:: Work required ::
The response must contain every line below in which "more" appears.

Saved entries
-------
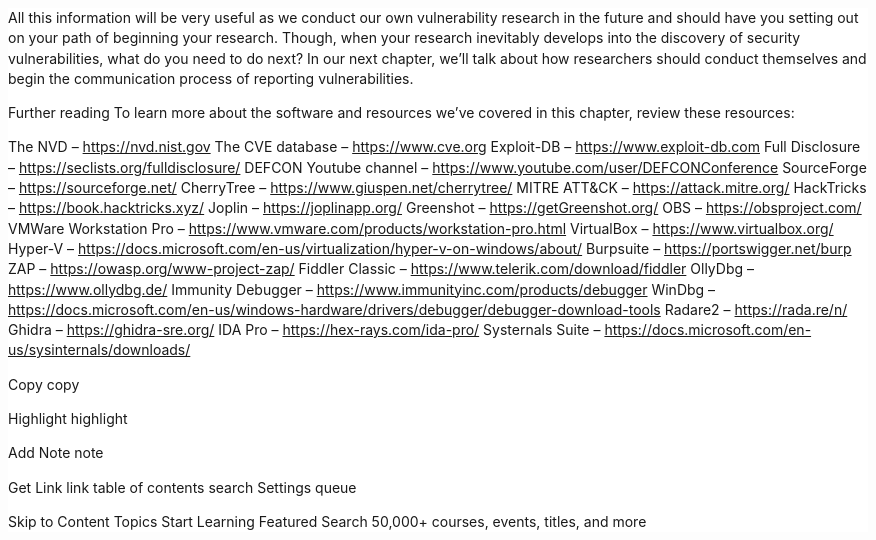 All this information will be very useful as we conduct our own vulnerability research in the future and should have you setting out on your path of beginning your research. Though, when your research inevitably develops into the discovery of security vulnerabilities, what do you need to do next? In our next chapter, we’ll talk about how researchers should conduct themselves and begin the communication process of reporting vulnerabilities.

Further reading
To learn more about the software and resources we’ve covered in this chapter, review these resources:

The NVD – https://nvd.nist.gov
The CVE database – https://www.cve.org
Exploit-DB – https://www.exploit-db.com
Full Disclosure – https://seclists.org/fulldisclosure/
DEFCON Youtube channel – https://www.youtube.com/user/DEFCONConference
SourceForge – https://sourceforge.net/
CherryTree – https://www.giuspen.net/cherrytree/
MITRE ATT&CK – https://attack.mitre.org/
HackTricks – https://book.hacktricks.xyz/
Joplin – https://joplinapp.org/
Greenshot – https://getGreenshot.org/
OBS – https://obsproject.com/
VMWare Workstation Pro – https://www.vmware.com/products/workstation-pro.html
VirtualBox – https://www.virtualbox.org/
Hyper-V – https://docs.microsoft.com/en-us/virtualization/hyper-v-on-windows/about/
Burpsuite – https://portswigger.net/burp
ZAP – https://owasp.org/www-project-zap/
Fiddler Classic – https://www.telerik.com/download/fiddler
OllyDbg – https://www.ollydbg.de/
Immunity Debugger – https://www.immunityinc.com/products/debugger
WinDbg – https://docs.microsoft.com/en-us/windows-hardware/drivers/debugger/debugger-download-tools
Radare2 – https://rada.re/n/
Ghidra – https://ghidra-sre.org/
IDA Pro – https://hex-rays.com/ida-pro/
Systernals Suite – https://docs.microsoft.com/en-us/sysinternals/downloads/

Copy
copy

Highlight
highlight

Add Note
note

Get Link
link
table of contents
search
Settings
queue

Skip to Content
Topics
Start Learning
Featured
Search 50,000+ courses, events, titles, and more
-------
:: Result of this exercise ::
To learn more about the software and resources we’ve covered in this chapter, review these resources:
Search 50,000+ courses, events, titles, and more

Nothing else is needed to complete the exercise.